Problem A » In the garden post, what is the usual first frost date?
Problem B » Reproduce the passage of the garden post starting with "Not bothered by" and going on through "to enjoy these.".

------ Reading text ------

Six on Saturday – 03SEP2022 – Reprieve

A bit more rain this past week, rain barrels and butts remain full, flowers have perked up, grass needs mowing again. It’ll be hot today (high 20’s, with a humidex in the mid 30’s) but I doubt many here will be complaining…we know what’s coming in just a few weeks! Today, let’s enjoy the summer garden while we can, and join Jon, The Propagator, in sharing six things in the garden.

For some reason my roses had no problem with the heat and dry condition this summer; in fact, they’ve never done better. Both ‘Crimson Bouquet’ (in the feature photo, above) and ‘Friesia’ have put out dozens of blooms on stalks reaching higher than ever. All this with little or no black spot! The only problem I’ve had occurred just this week, when I spotted a huge caterpillar munching on Friesia’s buds. Turns out it’s the larvae of a large moth – Melanchra adjuncta – a Hitches Arches moth quite common in much of North America.

Not bothered by pests of any sort, it seems, is Verbena bonariensis. Seeds from last year’s plants were scattered all around the garden. They make for quite striking images, very architectural and unique. They’re also wonderfully drought tolerant.

II planted a few final radish seeds last weekend and they’ve sprouted quite nicely. If our usual first frost date of mid October holds true this year I should be able to enjoy these.

For some reason this daylily decided to produce a flower stalk at the end of August – a few weeks after its usual blooming period. I’m not complaining!

------ Dataset ------

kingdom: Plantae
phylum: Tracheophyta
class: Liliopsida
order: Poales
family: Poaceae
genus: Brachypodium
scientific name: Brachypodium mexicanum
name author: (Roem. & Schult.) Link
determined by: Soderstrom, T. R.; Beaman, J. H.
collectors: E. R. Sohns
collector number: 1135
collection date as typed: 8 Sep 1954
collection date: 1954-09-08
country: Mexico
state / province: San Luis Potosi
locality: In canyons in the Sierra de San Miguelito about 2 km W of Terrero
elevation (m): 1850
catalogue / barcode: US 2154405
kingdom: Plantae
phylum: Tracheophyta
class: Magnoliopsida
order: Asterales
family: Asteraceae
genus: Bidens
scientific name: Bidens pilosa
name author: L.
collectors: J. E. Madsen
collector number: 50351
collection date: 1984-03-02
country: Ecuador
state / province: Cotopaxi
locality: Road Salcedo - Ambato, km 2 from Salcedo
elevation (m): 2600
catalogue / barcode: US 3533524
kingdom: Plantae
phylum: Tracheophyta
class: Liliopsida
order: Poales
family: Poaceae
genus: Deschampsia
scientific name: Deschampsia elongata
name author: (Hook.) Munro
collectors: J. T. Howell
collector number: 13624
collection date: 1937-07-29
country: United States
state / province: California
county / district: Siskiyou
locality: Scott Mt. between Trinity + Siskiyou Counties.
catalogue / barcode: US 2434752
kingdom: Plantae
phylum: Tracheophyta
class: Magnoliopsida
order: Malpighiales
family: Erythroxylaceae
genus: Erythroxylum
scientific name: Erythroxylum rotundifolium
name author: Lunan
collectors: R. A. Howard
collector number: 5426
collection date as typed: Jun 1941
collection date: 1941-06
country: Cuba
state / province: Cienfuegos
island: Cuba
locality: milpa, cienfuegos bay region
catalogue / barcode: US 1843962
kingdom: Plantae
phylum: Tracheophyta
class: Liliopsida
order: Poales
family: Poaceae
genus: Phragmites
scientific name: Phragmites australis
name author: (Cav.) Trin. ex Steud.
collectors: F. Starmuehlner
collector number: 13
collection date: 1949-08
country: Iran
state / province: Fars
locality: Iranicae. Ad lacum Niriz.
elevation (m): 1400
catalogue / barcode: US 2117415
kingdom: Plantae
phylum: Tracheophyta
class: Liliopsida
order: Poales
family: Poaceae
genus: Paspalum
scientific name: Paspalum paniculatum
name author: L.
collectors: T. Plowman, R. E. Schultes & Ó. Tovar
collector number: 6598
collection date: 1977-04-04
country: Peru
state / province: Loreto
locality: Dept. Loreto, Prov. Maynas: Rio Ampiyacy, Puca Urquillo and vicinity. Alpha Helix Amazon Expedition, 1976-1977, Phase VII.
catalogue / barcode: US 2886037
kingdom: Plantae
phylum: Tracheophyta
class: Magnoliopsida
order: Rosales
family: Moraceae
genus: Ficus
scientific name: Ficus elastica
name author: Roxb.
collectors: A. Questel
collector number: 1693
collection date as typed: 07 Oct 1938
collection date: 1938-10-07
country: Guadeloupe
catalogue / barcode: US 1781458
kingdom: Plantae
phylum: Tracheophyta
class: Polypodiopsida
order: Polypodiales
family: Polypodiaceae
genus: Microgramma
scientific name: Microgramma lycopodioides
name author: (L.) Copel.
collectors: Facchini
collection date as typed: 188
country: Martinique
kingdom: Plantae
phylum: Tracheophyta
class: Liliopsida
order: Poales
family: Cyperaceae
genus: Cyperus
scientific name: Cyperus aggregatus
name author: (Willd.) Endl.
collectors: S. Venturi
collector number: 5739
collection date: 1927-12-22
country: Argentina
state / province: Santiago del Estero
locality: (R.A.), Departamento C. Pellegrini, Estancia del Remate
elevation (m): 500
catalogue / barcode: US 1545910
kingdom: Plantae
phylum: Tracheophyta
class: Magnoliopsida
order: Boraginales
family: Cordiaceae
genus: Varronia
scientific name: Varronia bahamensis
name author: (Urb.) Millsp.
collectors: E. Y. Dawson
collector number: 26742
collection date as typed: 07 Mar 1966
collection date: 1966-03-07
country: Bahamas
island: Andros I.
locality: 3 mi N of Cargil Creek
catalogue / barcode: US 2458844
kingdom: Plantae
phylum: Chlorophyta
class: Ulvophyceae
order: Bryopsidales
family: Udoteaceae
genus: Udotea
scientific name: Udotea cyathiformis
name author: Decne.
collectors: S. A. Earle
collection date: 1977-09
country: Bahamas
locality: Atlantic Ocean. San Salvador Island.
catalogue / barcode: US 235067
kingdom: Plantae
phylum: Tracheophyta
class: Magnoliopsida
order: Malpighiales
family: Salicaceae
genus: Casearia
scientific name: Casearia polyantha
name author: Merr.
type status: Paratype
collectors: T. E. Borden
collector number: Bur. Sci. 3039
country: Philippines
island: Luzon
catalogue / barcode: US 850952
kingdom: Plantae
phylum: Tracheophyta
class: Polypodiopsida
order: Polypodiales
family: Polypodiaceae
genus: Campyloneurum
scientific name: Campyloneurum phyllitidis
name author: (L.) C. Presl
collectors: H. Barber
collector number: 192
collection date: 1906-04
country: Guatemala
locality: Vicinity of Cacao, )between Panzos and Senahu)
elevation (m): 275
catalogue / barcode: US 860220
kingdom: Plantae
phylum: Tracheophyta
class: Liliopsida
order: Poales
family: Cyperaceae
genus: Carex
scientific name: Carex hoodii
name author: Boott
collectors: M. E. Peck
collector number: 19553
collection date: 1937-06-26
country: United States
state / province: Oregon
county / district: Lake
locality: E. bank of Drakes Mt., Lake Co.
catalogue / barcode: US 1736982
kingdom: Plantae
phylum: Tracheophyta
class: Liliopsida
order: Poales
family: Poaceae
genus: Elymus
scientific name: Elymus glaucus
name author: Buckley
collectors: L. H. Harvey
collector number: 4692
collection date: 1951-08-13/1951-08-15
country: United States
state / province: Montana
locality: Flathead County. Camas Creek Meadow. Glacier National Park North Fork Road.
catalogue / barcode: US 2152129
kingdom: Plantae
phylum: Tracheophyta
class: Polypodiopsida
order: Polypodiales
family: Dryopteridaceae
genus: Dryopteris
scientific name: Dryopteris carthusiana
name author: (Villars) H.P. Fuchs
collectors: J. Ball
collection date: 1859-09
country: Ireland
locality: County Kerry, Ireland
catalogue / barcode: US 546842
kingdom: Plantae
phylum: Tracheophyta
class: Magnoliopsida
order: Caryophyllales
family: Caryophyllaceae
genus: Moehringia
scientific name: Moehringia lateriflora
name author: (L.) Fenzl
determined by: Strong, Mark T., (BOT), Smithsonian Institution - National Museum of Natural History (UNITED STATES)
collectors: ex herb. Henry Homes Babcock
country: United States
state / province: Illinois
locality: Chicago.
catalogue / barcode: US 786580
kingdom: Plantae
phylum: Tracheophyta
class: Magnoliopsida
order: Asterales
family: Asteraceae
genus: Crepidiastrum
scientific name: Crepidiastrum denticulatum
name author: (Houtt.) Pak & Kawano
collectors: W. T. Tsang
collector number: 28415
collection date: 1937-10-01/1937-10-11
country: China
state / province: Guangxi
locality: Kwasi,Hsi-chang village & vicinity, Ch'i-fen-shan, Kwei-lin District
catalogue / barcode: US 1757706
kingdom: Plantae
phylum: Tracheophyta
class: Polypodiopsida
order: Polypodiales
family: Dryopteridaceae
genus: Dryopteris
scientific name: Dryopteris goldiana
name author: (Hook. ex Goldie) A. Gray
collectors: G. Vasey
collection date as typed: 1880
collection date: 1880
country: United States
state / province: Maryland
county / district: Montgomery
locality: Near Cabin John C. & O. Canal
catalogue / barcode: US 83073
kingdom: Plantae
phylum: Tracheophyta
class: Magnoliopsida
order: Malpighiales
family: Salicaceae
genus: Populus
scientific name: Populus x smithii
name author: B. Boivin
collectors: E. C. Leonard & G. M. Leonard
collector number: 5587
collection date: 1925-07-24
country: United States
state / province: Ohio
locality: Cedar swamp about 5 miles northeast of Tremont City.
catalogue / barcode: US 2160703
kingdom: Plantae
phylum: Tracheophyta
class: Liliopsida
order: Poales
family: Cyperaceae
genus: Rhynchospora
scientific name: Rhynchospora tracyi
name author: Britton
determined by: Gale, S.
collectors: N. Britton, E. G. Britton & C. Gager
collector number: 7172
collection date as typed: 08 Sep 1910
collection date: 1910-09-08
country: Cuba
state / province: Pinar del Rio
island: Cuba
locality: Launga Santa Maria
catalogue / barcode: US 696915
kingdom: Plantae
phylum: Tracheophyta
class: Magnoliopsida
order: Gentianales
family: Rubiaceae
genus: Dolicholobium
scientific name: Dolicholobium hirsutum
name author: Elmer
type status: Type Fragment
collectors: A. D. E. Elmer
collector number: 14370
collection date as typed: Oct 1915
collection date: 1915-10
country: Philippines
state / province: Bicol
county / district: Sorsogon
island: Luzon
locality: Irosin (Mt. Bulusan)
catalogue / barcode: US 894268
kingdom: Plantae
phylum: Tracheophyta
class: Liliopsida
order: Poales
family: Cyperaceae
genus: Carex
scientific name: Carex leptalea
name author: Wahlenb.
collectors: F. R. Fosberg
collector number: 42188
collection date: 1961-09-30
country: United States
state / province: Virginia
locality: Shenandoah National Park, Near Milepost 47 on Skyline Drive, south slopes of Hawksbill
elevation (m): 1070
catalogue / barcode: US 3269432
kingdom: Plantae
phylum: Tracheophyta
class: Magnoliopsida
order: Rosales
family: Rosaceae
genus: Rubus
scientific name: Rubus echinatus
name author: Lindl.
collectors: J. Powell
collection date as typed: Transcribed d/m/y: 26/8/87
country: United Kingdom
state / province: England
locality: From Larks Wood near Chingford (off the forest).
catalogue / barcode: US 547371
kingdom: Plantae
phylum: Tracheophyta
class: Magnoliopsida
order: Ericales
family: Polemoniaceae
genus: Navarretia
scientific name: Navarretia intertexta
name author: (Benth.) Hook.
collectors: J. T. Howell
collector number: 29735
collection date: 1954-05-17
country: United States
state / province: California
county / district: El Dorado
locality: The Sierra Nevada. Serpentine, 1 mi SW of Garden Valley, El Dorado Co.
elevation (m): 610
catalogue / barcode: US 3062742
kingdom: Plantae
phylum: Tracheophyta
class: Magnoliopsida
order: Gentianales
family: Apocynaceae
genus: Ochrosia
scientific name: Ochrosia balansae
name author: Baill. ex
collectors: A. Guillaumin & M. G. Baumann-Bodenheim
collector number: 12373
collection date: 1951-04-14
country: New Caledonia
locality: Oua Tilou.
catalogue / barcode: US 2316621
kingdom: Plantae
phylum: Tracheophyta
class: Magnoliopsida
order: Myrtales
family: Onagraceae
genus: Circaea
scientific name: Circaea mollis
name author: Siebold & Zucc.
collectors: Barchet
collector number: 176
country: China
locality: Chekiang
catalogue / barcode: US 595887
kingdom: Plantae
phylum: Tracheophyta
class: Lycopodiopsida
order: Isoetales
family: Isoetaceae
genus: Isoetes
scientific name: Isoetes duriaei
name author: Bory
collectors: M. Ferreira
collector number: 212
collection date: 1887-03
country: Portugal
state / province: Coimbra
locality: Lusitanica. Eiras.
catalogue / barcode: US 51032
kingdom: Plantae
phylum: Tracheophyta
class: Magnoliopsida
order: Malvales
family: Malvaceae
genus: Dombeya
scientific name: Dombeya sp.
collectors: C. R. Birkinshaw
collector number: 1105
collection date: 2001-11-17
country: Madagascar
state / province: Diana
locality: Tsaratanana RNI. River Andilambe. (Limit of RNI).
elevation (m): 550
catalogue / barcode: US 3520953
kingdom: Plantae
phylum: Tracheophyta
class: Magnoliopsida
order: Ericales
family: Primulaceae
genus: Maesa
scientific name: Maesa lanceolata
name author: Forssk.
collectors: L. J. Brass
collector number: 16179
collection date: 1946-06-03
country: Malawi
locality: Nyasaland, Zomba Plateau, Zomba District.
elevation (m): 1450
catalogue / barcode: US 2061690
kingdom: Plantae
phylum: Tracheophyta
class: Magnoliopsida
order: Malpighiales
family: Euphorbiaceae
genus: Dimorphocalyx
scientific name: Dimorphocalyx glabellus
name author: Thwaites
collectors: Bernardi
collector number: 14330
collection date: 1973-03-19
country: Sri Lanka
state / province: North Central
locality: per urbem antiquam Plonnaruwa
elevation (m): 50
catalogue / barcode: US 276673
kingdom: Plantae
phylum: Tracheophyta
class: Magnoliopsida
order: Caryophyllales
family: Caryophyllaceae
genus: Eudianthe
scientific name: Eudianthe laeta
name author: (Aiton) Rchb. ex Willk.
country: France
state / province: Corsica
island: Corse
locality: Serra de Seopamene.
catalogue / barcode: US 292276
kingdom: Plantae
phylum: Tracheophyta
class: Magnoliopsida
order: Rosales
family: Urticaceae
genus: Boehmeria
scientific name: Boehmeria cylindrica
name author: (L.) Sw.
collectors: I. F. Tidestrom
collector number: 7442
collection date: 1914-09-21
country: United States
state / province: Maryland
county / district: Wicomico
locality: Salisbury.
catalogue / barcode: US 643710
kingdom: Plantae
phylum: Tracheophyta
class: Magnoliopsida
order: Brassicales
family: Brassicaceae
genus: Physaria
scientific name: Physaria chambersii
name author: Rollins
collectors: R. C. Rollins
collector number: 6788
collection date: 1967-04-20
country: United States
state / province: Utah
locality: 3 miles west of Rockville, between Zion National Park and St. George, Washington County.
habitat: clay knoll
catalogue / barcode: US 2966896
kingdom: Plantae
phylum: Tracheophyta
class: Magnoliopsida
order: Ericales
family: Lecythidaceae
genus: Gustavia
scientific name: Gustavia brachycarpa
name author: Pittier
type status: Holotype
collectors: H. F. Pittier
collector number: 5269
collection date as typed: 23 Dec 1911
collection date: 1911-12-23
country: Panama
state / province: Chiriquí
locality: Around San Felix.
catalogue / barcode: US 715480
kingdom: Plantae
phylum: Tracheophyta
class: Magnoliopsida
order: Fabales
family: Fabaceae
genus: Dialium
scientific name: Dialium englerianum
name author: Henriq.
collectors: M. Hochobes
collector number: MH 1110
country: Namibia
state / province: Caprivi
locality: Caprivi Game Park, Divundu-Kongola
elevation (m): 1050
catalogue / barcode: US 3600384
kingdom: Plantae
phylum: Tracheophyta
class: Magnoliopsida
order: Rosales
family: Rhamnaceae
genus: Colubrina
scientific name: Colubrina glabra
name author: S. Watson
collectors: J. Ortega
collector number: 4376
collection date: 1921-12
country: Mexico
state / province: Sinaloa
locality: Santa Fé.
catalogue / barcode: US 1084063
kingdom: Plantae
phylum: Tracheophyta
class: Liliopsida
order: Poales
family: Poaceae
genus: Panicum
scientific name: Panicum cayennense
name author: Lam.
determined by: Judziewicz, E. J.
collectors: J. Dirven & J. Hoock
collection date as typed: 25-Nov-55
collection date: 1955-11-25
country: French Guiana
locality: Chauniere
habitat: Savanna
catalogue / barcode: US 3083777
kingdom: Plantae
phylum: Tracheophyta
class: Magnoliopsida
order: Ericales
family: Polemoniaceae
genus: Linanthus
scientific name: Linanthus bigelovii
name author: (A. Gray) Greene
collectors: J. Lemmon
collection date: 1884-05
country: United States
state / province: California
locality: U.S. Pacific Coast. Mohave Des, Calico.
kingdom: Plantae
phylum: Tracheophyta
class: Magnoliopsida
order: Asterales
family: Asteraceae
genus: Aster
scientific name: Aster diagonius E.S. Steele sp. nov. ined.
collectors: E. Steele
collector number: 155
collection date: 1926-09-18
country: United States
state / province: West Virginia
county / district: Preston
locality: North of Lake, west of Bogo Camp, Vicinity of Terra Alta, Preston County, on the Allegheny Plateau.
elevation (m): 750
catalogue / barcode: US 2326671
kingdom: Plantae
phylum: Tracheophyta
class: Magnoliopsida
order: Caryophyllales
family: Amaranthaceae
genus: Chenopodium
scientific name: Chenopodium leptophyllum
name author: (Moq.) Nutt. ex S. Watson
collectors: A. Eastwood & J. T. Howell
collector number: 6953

------

Task result A » Mid October.

Task result B »
Not bothered by pests of any sort, it seems, is Verbena bonariensis. Seeds from last year’s plants were scattered all around the garden. They make for quite striking images, very architectural and unique. They’re also wonderfully drought tolerant.

II planted a few final radish seeds last weekend and they’ve sprouted quite nicely. If our usual first frost date of mid October holds true this year I should be able to enjoy these.